▶ **To-do item**
Repeat every line of the items below word for word, without any changes.

(Given entries begins)

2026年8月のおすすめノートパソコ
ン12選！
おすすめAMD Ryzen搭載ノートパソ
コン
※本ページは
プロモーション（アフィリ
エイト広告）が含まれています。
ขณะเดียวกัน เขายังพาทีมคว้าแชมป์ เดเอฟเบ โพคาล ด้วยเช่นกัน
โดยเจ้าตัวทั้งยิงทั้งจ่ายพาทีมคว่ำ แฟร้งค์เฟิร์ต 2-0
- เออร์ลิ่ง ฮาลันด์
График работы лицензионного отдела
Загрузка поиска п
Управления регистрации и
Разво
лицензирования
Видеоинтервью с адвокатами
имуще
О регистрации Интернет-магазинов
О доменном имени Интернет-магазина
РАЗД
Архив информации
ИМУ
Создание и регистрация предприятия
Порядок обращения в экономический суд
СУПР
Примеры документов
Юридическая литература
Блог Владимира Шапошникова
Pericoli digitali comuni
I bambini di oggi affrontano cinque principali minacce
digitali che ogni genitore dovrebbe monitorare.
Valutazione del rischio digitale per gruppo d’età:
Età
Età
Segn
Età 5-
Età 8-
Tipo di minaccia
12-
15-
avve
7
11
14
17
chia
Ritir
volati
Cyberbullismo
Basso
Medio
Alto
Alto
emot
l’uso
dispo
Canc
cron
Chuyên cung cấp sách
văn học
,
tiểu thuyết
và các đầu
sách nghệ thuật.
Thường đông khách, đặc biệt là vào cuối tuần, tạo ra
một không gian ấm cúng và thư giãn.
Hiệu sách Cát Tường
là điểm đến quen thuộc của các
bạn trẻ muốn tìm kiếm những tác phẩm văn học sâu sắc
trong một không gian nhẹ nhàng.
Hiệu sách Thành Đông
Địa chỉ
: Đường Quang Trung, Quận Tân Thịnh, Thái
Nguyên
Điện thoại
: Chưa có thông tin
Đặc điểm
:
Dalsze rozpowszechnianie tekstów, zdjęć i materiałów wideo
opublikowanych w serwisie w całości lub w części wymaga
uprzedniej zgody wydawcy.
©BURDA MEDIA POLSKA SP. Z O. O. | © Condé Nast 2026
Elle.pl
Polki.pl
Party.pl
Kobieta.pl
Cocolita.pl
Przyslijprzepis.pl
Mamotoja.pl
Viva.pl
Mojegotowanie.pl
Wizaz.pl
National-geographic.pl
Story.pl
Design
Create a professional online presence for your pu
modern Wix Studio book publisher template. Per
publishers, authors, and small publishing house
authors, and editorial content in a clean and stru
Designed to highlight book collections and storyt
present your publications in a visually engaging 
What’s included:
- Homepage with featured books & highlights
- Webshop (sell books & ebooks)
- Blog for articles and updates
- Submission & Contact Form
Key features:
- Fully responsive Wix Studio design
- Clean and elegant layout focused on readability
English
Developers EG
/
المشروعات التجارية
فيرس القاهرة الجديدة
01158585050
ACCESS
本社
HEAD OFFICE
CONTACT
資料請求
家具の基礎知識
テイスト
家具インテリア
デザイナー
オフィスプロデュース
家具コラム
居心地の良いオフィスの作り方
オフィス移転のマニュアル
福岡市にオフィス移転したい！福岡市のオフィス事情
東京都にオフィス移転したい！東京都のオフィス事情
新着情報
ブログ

(Given entries ends)

▶ **Exercise response**
2026年8月のおすすめノートパソコ
ン12選！
おすすめAMD Ryzen搭載ノートパソ
コン
※本ページは
プロモーション（アフィリ
エイト広告）が含まれています。
ขณะเดียวกัน เขายังพาทีมคว้าแชมป์ เดเอฟเบ โพคาล ด้วยเช่นกัน
โดยเจ้าตัวทั้งยิงทั้งจ่ายพาทีมคว่ำ แฟร้งค์เฟิร์ต 2-0
- เออร์ลิ่ง ฮาลันด์
График работы лицензионного отдела
Загрузка поиска п
Управления регистрации и
Разво
лицензирования
Видеоинтервью с адвокатами
имуще
О регистрации Интернет-магазинов
О доменном имени Интернет-магазина
РАЗД
Архив информации
ИМУ
Создание и регистрация предприятия
Порядок обращения в экономический суд
СУПР
Примеры документов
Юридическая литература
Блог Владимира Шапошникова
Pericoli digitali comuni
I bambini di oggi affrontano cinque principali minacce
digitali che ogni genitore dovrebbe monitorare.
Valutazione del rischio digitale per gruppo d’età:
Età
Età
Segn
Età 5-
Età 8-
Tipo di minaccia
12-
15-
avve
7
11
14
17
chia
Ritir
volati
Cyberbullismo
Basso
Medio
Alto
Alto
emot
l’uso
dispo
Canc
cron
Chuyên cung cấp sách
văn học
,
tiểu thuyết
và các đầu
sách nghệ thuật.
Thường đông khách, đặc biệt là vào cuối tuần, tạo ra
một không gian ấm cúng và thư giãn.
Hiệu sách Cát Tường
là điểm đến quen thuộc của các
bạn trẻ muốn tìm kiếm những tác phẩm văn học sâu sắc
trong một không gian nhẹ nhàng.
Hiệu sách Thành Đông
Địa chỉ
: Đường Quang Trung, Quận Tân Thịnh, Thái
Nguyên
Điện thoại
: Chưa có thông tin
Đặc điểm
:
Dalsze rozpowszechnianie tekstów, zdjęć i materiałów wideo
opublikowanych w serwisie w całości lub w części wymaga
uprzedniej zgody wydawcy.
©BURDA MEDIA POLSKA SP. Z O. O. | © Condé Nast 2026
Elle.pl
Polki.pl
Party.pl
Kobieta.pl
Cocolita.pl
Przyslijprzepis.pl
Mamotoja.pl
Viva.pl
Mojegotowanie.pl
Wizaz.pl
National-geographic.pl
Story.pl
Design
Create a professional online presence for your pu
modern Wix Studio book publisher template. Per
publishers, authors, and small publishing house
authors, and editorial content in a clean and stru
Designed to highlight book collections and storyt
present your publications in a visually engaging 
What’s included:
- Homepage with featured books & highlights
- Webshop (sell books & ebooks)
- Blog for articles and updates
- Submission & Contact Form
Key features:
- Fully responsive Wix Studio design
- Clean and elegant layout focused on readability
English
Developers EG
/
المشروعات التجارية
فيرس القاهرة الجديدة
01158585050
ACCESS
本社
HEAD OFFICE
CONTACT
資料請求
家具の基礎知識
テイスト
家具インテリア
デザイナー
オフィスプロデュース
家具コラム
居心地の良いオフィスの作り方
オフィス移転のマニュアル
福岡市にオフィス移転したい！福岡市のオフィス事情
東京都にオフィス移転したい！東京都のオフィス事情
新着情報
ブログ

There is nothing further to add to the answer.